Dutch retailer Ahold provided a spark of interest in the European corporate bond markets on Thursday, with the cost of insuring against a default by the company dropping as it sold two US retail chains. Elsewhere, traders said brokers' screens were mostly blank, with only a couple of prices being quoted ahead of Christmas. Ahold said on Thursday it had agreed to sell its Bruno's and BI-LO retail chains in the United States to Lone Star Funds for $660 million, slightly below market expectations.
Ahold, the world's fourth-largest food retailer and food services group, is selling the assets to help raise at least 2.5 billion euros from disposals as part of a recovery plan following an accounting scandal that broke in February 2003.
Five-year default swaps on Ahold initially fell seven basis points to around 115 basis points before trading back to about 121 basis points, just one basis point less on the day, a trader said. The price means it costs 121,000 euros a year to insure 10 million euros of Ahold debt against default.
"The value they've got for it has been below some expectations in the market, so that's why it hasn't rallied massively," the trader said. "Also, deleveraging is coming to an end. After this, what's going to drive the momentum for Ahold?"
Ahold is still rated in the speculative-grade category, meaning many bond investors are barred from investing in the company's debt.

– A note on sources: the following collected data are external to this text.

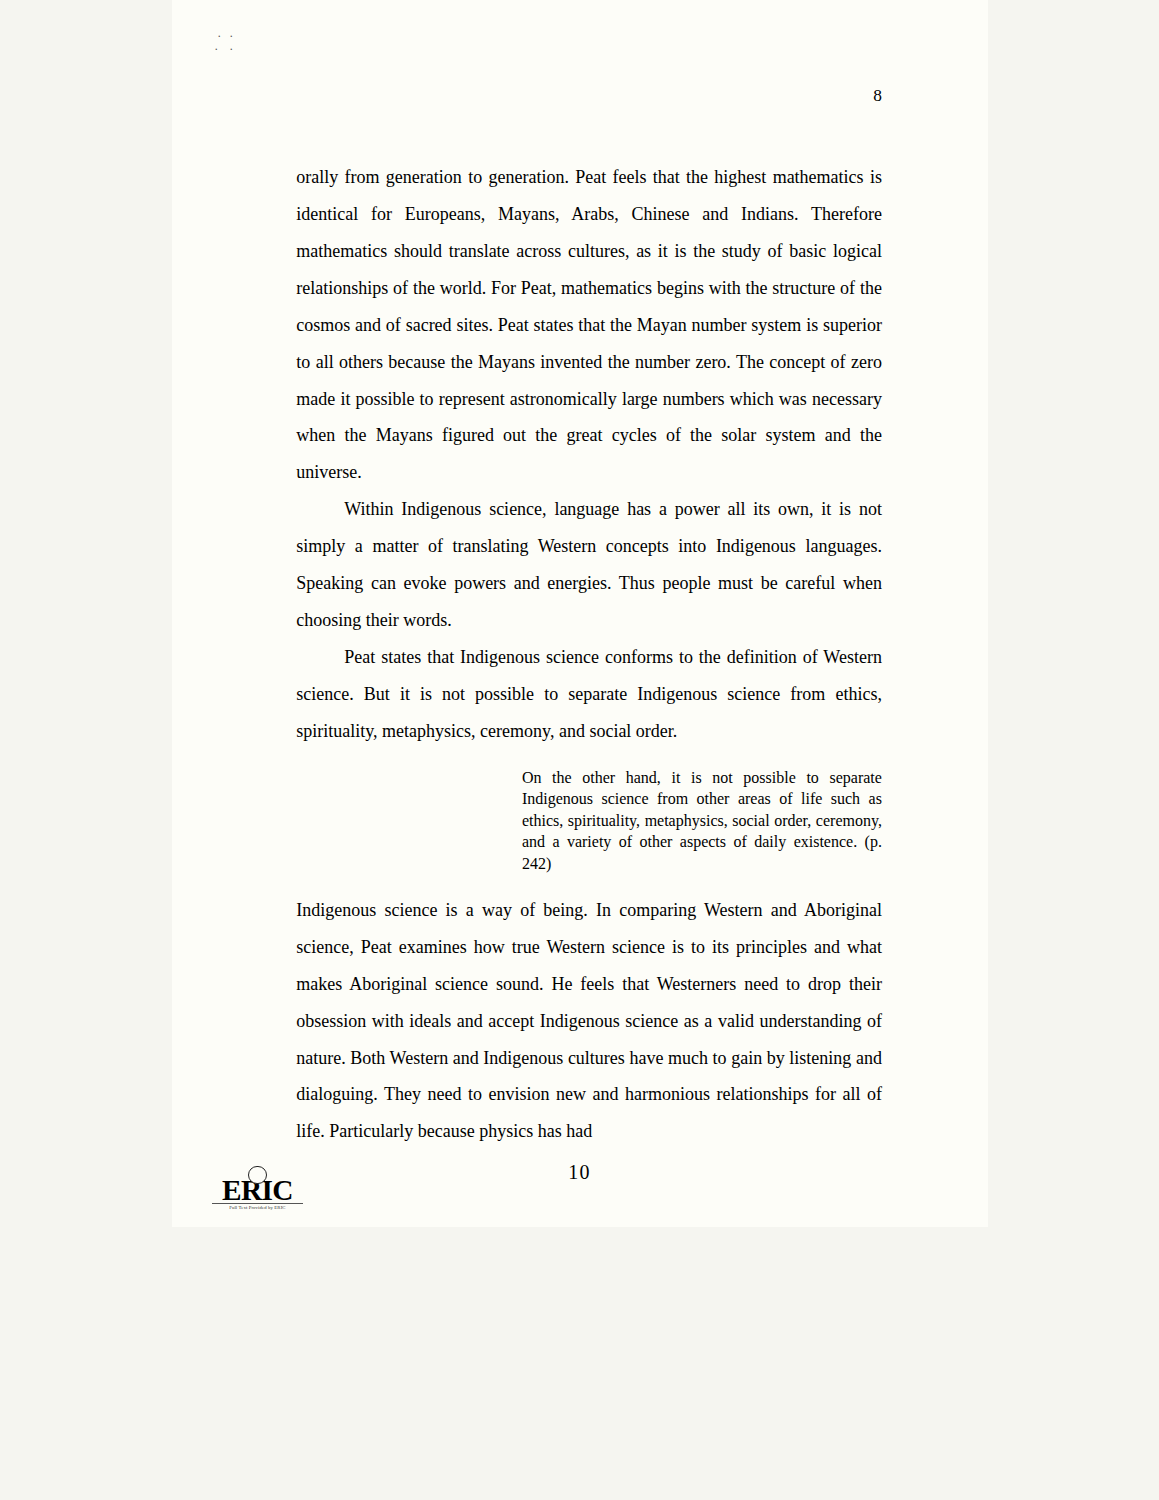. .
. .
8
orally from generation to generation. Peat feels that the highest mathematics is identical for Europeans, Mayans, Arabs, Chinese and Indians. Therefore mathematics should translate across cultures, as it is the study of basic logical relationships of the world. For Peat, mathematics begins with the structure of the cosmos and of sacred sites. Peat states that the Mayan number system is superior to all others because the Mayans invented the number zero. The concept of zero made it possible to represent astronomically large numbers which was necessary when the Mayans figured out the great cycles of the solar system and the universe.
Within Indigenous science, language has a power all its own, it is not simply a matter of translating Western concepts into Indigenous languages. Speaking can evoke powers and energies. Thus people must be careful when choosing their words.
Peat states that Indigenous science conforms to the definition of Western science. But it is not possible to separate Indigenous science from ethics, spirituality, metaphysics, ceremony, and social order.
On the other hand, it is not possible to separate Indigenous science from other areas of life such as ethics, spirituality, metaphysics, social order, ceremony, and a variety of other aspects of daily existence. (p. 242)
Indigenous science is a way of being. In comparing Western and Aboriginal science, Peat examines how true Western science is to its principles and what makes Aboriginal science sound. He feels that Westerners need to drop their obsession with ideals and accept Indigenous science as a valid understanding of nature. Both Western and Indigenous cultures have much to gain by listening and dialoguing. They need to envision new and harmonious relationships for all of life. Particularly because physics has had
10
ERIC
Full Text Provided by ERIC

It is rated BB by both Standard & Poor's and Fitch Ratings, two notches below investment grade, and an equivalent Ba2 by Moody's Investors Service.
In the investment-grade markets, activity had virtually ground to a halt.
The FTSE Euro Corporate Bond Index showed investment-grade corporate bonds in euros yielding an average 48.0 basis points more than similarly dated government bonds at 0905 GMT, 0.1 basis points more on the day, but down from 63.8 basis points at the end of 2003.
A combination of low corporate bond issuance, investors' strong cash balances and a benign credit environment have driven investment-grade spreads tighter in 2004. It has been a similar story in the European high-yield market, where yields have fallen consistently, and records have been broken for the largest-ever deal and the lowest-ever coupon.
In underlying government bond markets the yield on the interest rate sensitive two-year Schatz was 2.439 percent, 0.3 basis points less, while the 10-year Bund was yielding 3.597 percent, 0.3 basis points less on the day. The 10-year euro swap rate was 3.660 percent.